Department of Molecular and Integrative Physiology, UIUC Program in Biophysics, National Center for Supercomputing Applications, and Beckman Institute, University of Illinois, Urbana, Illinois 61801, USA.
J Phys Chem B. 2010 Feb 11;114(5):1859-69. doi: 10.1021/jp909874g.
Native proteins have been optimized by evolution simultaneously for structure and sequence. Structural databases reflect this interdependency. In this paper, we present a new statistical potential for a reduced backbone representation that has both structure and sequence characteristics as variables. We use information from structural data available in the Protein Coil Library, selected on the basis of resolution and refinement factor. In these structures, the nonlocal interactions are randomly distributed and, thus, average out in statistics, so structural propensities due to local backbone-based interactions can be studied separately. We collect data in the form of local sequence-specific phi-psi backbone dihedral pairs. From these data, we construct dihedral probability density functions (DPDFs) that quantify any adjacent phi-psi pair distribution in the context of all possible combinations of local residue types. We use a probabilistic analysis to deduce how the correlations encoded in the various DPDFs as well as in residue frequencies propagate along the sequence and can be cumulated in a statistical potential capable of efficiently scoring a loop by its backbone conformation and sequence only. Our potential is able to identify with high accuracy the native structure of a loop with a given sequence among possible alternative conformations from sets of well-constructed decoys. Conversely, the potential can also be used for sequence prediction problems and is shown to score the native sequence of a given loop structure among the most fit of the possible sequence combinations. Applications for both structure prediction and sequence design are discussed.

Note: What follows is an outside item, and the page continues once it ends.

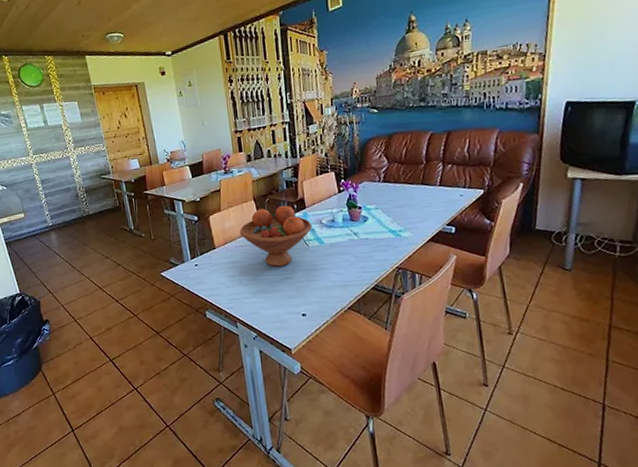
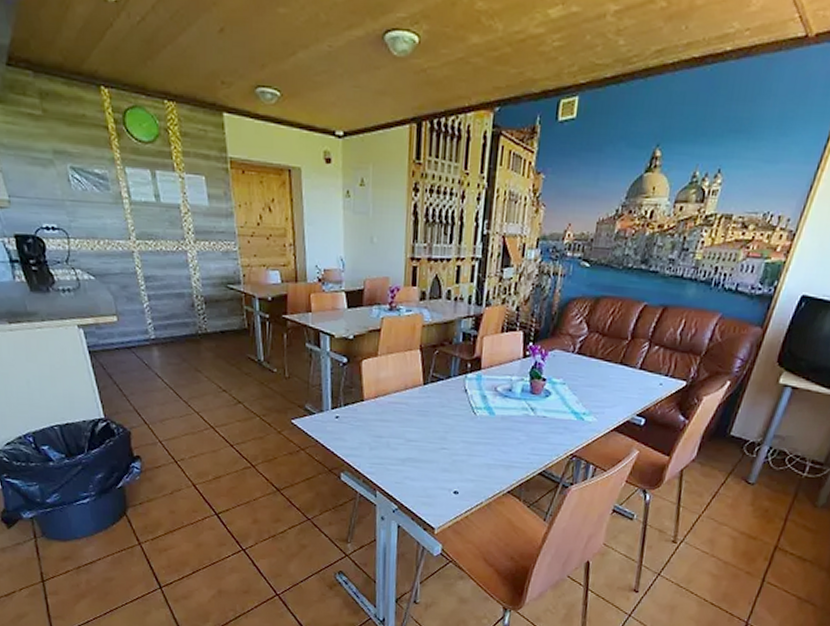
fruit bowl: present [239,205,313,267] -> none [396,361,485,434]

天然蛋白质在结构和序列上同时经过了进化的优化。结构数据库反映了这种相互依存关系。在本文中,我们提出了一种新的统计势,用于简化的骨架表示,该表示具有结构和序列特征作为变量。我们使用了基于分辨率和细化因子选择的蛋白质卷曲库中可用的结构数据的信息。在这些结构中,非局部相互作用是随机分布的,因此在统计学上平均化,因此可以单独研究由于局部骨架相互作用引起的结构倾向。我们以局部序列特异性 phi-psi 骨架二面角对的形式收集数据。从这些数据中,我们构建了二面角概率密度函数(DPDF),该函数量化了在所有可能的局部残基类型组合下,任何相邻 phi-psi 对的分布。我们使用概率分析来推断各种 DPDF 以及残基频率中编码的相关性如何沿序列传播,并可以累积到一个统计势中,该势仅通过其骨架构象和序列就能有效地对环进行评分。我们的势能够以高精度识别给定序列的环的天然结构,而在来自精心构建的诱饵集的可能替代构象中,该序列是唯一的。反过来,该势也可用于序列预测问题,并在可能的序列组合中得分给定环结构的天然序列。讨论了结构预测和序列设计的应用。